- What the task requires -
The reply should hold every line of the data below, unchanged, and none of the pictures.

- Task material -
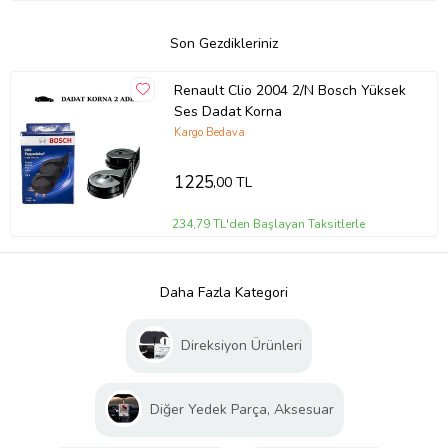
Son Gezdikleriniz
Renault Clio 2004 2/N Bosch Yüksek
Ses Dadat Korna
Kargo Bedava
1225
,00 TL
234,79 TL'den Başlayan Taksitlerle
Daha Fazla Kategori
Direksiyon Ürünleri
Diğer Yedek Parça, Aksesuar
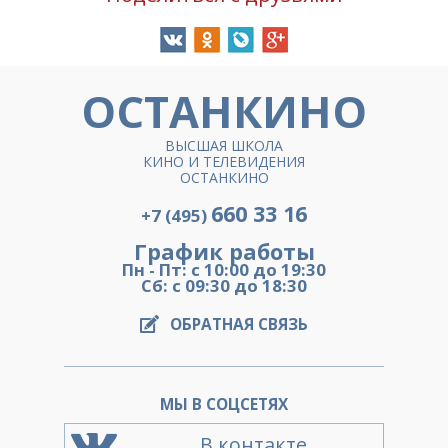
ОСТАНКИНО
ВЫСШАЯ ШКОЛА
КИНО И ТЕЛЕВИДЕНИЯ
ОСТАНКИНО
660 33 16
+7 (495)
График работы
Пн - Пт: с 10:00 до 19:30
Сб: с 09:30 до 18:30
ОБРАТНАЯ СВЯЗЬ
МЫ В СОЦСЕТЯХ
В контакте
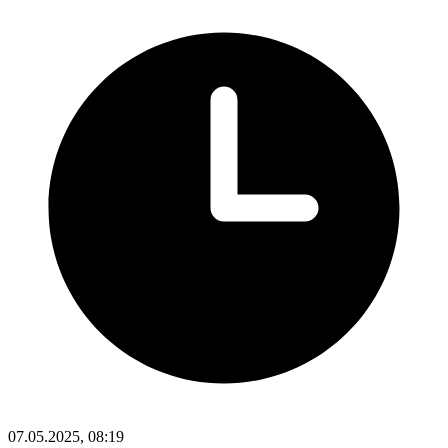
07.05.2025, 08:19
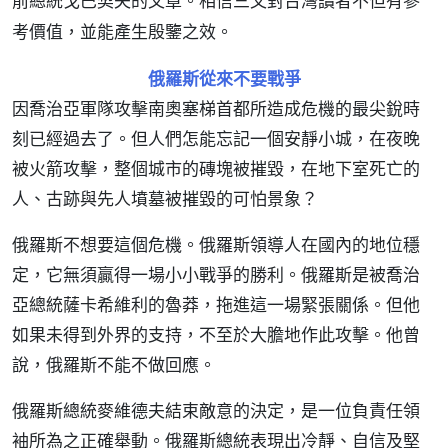
前總統戈巴契夫的文章。相信三文對台灣讀者不但有參
考價值，並能產生殷鑒之效。
俄羅斯從來不要戰爭
因喬治亞軍隊攻擊南奧塞梯首都所造成危機的最尖銳時
刻已經過去了。但人們怎能忘記一個安靜小城，在夜晚
被火箭攻擊，整個城市的磚塊被摧毀，在地下室死亡的
人、古跡與先人墳墓被摧毀的可怕景象？
俄羅斯不想要這個危機。俄羅斯領導人在國內的地位穩
定，它無須贏得一場小小戰爭的勝利。俄羅斯是被喬治
亞總統薩卡希維利的魯莽，拖進這一場緊張關係。但他
如果未得到外界的支持，不至於大膽地作此攻擊。他曾
說，俄羅斯不能不做回應。
俄羅斯總統麥維德夫結束敵意的決定，是一位負責任領
袖所為之正確舉動。俄羅斯總統表現出冷靜、自信及堅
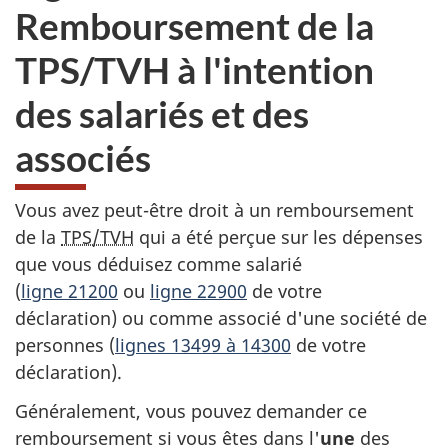
Remboursement de la
TPS/TVH à l'intention
des salariés et des
associés
Vous avez peut-être droit à un remboursement
de la
TPS/TVH
qui a été perçue sur les dépenses
que vous déduisez comme salarié
(
ligne 21200
ou
ligne 22900
de votre
déclaration) ou comme associé d'une société de
personnes (
lignes 13499 à 14300
de votre
déclaration).
Généralement, vous pouvez demander ce
remboursement si vous êtes dans l'
une
des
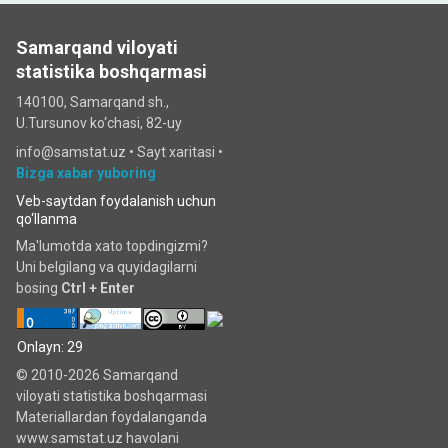
Samarqand viloyati
statistika boshqarmasi
140100, Samarqand sh.,
U.Tursunov ko‘chаsi, 82-uy
info@samstat.uz
•
Sayt xaritasi
•
Bizga xabar yuboring
Veb-saytdan foydalanish uchun
qo‘llanma
Ma'lumotda xato topdingizmi?
Uni belgilang va quyidagilarni
bosing
Ctrl + Enter
Onlayn: 29
© 2010-2026 Samarqand
viloyati statistika boshqarmasi
Materiallardan foydalanganda
www.samstat.uz havolani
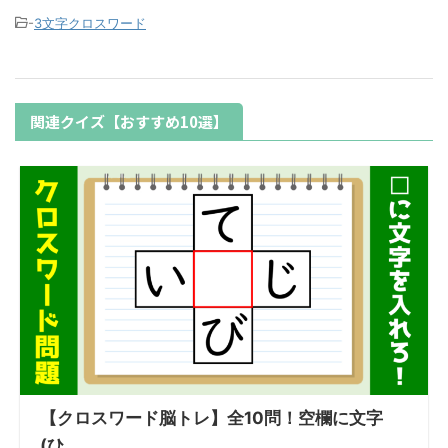
-
3文字クロスワード
関連クイズ【おすすめ10選】
【クロスワード脳トレ】全10問！空欄に文字
(ひ...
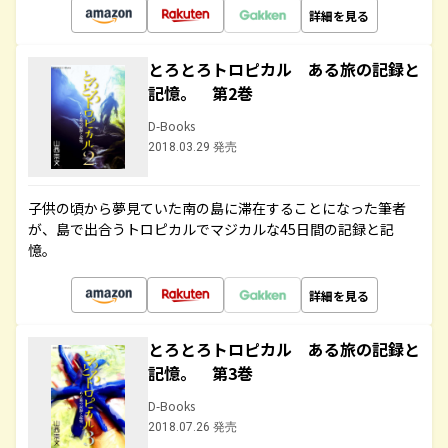
詳細を見る
とろとろトロピカル ある旅の記録と
記憶。 第2巻
D-Books
2018.03.29 発売
子供の頃から夢見ていた南の島に滞在することになった筆者
が、島で出合うトロピカルでマジカルな45日間の記録と記
憶。
詳細を見る
とろとろトロピカル ある旅の記録と
記憶。 第3巻
D-Books
2018.07.26 発売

- Result for this task -
Son Gezdikleriniz
Renault Clio 2004 2/N Bosch Yüksek
Ses Dadat Korna
Kargo Bedava
1225
,00 TL
234,79 TL'den Başlayan Taksitlerle
Daha Fazla Kategori
Direksiyon Ürünleri
Diğer Yedek Parça, Aksesuar
ОСТАНКИНО
ВЫСШАЯ ШКОЛА
КИНО И ТЕЛЕВИДЕНИЯ
ОСТАНКИНО
660 33 16
+7 (495)
График работы
Пн - Пт: с 10:00 до 19:30
Сб: с 09:30 до 18:30
ОБРАТНАЯ СВЯЗЬ
МЫ В СОЦСЕТЯХ
В контакте
07.05.2025, 08:19
前總統戈巴契夫的文章。相信三文對台灣讀者不但有參
考價值，並能產生殷鑒之效。
俄羅斯從來不要戰爭
因喬治亞軍隊攻擊南奧塞梯首都所造成危機的最尖銳時
刻已經過去了。但人們怎能忘記一個安靜小城，在夜晚
被火箭攻擊，整個城市的磚塊被摧毀，在地下室死亡的
人、古跡與先人墳墓被摧毀的可怕景象？
俄羅斯不想要這個危機。俄羅斯領導人在國內的地位穩
定，它無須贏得一場小小戰爭的勝利。俄羅斯是被喬治
亞總統薩卡希維利的魯莽，拖進這一場緊張關係。但他
如果未得到外界的支持，不至於大膽地作此攻擊。他曾
說，俄羅斯不能不做回應。
俄羅斯總統麥維德夫結束敵意的決定，是一位負責任領
袖所為之正確舉動。俄羅斯總統表現出冷靜、自信及堅
Remboursement de la
TPS/TVH à l'intention
des salariés et des
associés
Vous avez peut-être droit à un remboursement
de la
TPS/TVH
qui a été perçue sur les dépenses
que vous déduisez comme salarié
(
ligne 21200
ou
ligne 22900
de votre
déclaration) ou comme associé d'une société de
personnes (
lignes 13499 à 14300
de votre
déclaration).
Généralement, vous pouvez demander ce
remboursement si vous êtes dans l'
une
des
Samarqand viloyati
statistika boshqarmasi
140100, Samarqand sh.,
U.Tursunov ko‘chаsi, 82-uy
info@samstat.uz
•
Sayt xaritasi
•
Bizga xabar yuboring
Veb-saytdan foydalanish uchun
qo‘llanma
Ma'lumotda xato topdingizmi?
Uni belgilang va quyidagilarni
bosing
Ctrl + Enter
Onlayn: 29
© 2010-2026 Samarqand
viloyati statistika boshqarmasi
Materiallardan foydalanganda
www.samstat.uz havolani
-
3文字クロスワード
関連クイズ【おすすめ10選】
【クロスワード脳トレ】全10問！空欄に文字
(ひ...
詳細を見る
とろとろトロピカル ある旅の記録と
記憶。 第2巻
D-Books
2018.03.29 発売
子供の頃から夢見ていた南の島に滞在することになった筆者
が、島で出合うトロピカルでマジカルな45日間の記録と記
憶。
詳細を見る
とろとろトロピカル ある旅の記録と
記憶。 第3巻
D-Books
2018.07.26 発売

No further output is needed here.